WASHINGTON (CNN) - Sen. Barack Obama will limit the number of debates and forums he will attend and instead focus more of his time campaigning in key presidential primary and caucus states, the Illinois Democrat's campaign manager announced on Saturday.
In a statement posted on Obama's website, "Debates and forums going forward," campaign manager David Plouffe notes that Obama has already participated in seven debates and 19 forums. With just a little more than four months before the Iowa caucuses, the Obama campaign has decided to take more control of the senator's schedule.
"Unfortunately, we simply cannot run the kind of campaign we want and need to, engaging with voters in the early states and February 5 states, if our schedule is dictated by dozens of forums and debates," Plouffe wrote. "Ultimately, the one group left out of the current schedule is the voters and they are the ones who ask the toughest questions and most deserve to have those questions answered face to face."
The Illinois Democrat will participate in the five remaining Democratic National Committee sanctioned debates, a September debate sponsored by Univision in Florida and two Iowa debates in December. Obama will also consider participating in forums - events where candidates are not on the stage at the same time - but Plouffe noted "we are unlikely to accept many of these."
Ploffe acknowledged it is a risky strategy, because it could alienate important Democratic constituencies who were planning debates and forums in the coming months.
"Many friends and terrific organizations are sponsoring or planning to sponsor debates and forums," Plouffe wrote. "So this is not an easy decision for us to execute.
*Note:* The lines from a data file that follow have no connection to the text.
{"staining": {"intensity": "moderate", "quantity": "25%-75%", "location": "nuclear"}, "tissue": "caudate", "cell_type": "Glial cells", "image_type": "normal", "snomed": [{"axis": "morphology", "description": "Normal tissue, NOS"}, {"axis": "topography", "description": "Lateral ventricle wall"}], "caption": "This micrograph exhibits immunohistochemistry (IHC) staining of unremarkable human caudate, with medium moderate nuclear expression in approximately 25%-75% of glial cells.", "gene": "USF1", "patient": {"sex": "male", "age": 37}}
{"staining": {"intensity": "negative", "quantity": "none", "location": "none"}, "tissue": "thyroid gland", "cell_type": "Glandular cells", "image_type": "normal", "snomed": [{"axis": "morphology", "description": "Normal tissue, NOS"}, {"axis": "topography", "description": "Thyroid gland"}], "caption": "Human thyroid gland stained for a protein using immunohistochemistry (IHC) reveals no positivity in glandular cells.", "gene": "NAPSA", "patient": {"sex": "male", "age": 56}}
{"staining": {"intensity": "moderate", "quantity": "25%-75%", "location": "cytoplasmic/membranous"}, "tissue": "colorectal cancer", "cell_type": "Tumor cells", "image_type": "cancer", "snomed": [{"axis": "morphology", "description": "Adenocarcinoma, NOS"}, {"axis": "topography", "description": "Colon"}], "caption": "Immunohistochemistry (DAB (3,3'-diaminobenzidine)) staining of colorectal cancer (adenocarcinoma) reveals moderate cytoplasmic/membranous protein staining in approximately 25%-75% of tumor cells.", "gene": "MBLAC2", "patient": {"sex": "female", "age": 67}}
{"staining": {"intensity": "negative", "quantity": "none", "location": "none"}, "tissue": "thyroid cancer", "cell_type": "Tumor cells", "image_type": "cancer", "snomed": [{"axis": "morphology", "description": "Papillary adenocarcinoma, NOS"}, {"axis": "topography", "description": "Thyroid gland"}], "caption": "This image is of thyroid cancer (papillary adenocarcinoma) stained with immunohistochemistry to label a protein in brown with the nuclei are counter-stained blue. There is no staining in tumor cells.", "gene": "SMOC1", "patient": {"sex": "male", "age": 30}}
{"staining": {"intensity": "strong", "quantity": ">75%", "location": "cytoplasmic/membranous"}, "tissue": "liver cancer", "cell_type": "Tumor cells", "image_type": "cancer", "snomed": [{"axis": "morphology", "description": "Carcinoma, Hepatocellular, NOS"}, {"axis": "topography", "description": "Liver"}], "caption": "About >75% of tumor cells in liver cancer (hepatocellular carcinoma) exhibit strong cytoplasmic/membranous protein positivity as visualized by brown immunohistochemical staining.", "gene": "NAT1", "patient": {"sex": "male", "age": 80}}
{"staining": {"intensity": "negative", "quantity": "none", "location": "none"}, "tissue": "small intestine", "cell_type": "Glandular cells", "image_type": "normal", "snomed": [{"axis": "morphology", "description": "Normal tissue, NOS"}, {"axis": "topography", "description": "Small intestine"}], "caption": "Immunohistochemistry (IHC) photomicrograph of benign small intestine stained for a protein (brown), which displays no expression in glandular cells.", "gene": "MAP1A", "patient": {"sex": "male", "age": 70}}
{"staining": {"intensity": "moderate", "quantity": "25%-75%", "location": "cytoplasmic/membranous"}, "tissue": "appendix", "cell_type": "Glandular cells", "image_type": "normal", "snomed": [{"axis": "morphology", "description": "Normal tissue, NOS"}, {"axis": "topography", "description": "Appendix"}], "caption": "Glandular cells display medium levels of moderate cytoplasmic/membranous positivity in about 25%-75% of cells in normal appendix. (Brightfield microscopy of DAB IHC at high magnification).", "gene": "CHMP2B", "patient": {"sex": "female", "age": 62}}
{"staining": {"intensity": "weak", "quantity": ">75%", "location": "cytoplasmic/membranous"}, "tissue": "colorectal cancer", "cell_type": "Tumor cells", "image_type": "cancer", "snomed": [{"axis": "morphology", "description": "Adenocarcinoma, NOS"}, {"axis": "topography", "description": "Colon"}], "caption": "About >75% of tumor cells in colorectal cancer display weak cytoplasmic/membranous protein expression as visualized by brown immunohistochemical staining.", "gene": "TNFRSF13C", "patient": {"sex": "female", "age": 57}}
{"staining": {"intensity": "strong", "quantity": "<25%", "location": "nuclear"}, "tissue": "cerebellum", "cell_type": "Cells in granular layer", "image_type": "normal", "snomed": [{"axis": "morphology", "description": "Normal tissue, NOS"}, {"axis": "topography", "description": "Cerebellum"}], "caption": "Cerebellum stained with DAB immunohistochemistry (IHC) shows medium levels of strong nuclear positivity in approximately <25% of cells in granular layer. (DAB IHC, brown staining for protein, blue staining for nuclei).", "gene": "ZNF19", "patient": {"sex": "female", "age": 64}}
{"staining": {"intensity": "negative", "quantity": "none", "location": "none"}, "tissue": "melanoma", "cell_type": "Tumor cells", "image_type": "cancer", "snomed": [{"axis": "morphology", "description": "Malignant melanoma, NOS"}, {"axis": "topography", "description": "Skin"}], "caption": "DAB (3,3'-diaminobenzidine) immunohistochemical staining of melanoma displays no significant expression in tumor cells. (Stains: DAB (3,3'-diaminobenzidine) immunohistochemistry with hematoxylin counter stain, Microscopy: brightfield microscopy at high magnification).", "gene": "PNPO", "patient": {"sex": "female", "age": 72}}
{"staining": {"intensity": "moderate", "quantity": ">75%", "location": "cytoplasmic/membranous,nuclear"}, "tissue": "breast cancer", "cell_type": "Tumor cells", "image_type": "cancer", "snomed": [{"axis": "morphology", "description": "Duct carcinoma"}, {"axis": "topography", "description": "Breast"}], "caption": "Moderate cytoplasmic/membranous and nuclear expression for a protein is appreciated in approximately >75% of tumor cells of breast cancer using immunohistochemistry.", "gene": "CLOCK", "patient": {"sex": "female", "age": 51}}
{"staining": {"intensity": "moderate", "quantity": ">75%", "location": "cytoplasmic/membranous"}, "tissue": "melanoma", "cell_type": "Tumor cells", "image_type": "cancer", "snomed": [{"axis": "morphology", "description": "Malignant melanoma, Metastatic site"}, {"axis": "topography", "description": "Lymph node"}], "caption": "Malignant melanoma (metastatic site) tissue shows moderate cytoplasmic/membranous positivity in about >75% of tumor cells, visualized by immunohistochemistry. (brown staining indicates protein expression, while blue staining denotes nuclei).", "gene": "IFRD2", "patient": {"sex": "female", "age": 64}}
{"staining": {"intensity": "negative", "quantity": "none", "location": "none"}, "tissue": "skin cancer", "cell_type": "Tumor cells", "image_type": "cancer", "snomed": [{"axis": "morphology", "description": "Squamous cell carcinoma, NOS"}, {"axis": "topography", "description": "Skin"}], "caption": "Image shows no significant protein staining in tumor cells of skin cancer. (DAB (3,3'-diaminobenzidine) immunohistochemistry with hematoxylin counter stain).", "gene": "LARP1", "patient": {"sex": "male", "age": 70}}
But it simply won't work to navigate this one by one. We felt we needed to make our approach clear and consistent. I think this approach will be better for the voters and the campaign."
Plouffe said the campaign will evaluate what debates to participate in when the calendar turns to January.
The next DNC sanctioned debate will be held Sunday morning in Iowa and broadcast on ABC.
- CNN's Jamie Crawford and Mark Preston
Maybe...just maybe with the August recess nearly over, he's going to spend more time at the job he's paid to do (remember that Seante thing) and less time 'interviewing' for the job that he wants. That alone would show some stewardship of the tax-payer's dollar.
Of course, if he were as experienced as the others, he'd know he could get away with not performing in his current capacity?
Who knows the real reason? But, to opine and then call him names based on this decision is wrong.
There is no good reason for a political candidate to pass up free tv time.
There is nothing to debate about. Obama has stated his views and opinions on issues. People who want to know where he stands can read his webstie or watch previous debates. What good does debating do anyway? Arguing with other people never gets anything accomplished.